(Source data)
----

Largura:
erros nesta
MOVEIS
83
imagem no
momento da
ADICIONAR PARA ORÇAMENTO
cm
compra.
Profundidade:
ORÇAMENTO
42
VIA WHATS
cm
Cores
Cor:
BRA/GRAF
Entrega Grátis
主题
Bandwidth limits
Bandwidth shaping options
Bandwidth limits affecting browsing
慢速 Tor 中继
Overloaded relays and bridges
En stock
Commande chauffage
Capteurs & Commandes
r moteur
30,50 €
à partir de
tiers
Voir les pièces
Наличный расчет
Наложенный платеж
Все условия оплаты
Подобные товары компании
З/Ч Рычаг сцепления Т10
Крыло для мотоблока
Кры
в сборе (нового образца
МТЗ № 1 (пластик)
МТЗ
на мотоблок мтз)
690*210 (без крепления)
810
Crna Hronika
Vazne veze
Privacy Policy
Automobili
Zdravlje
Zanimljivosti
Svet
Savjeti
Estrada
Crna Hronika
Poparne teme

----

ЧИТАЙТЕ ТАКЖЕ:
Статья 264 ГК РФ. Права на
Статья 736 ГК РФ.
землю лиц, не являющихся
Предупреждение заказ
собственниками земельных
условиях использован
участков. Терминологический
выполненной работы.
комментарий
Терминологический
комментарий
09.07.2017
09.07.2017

----

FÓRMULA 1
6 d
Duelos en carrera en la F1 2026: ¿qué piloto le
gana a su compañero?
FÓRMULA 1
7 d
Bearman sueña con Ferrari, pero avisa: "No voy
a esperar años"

----

(Exercise details) Gather each line of the listing containing the word "ORÇAMENTO" and show it.

(Problem solution)
ADICIONAR PARA ORÇAMENTO
ORÇAMENTO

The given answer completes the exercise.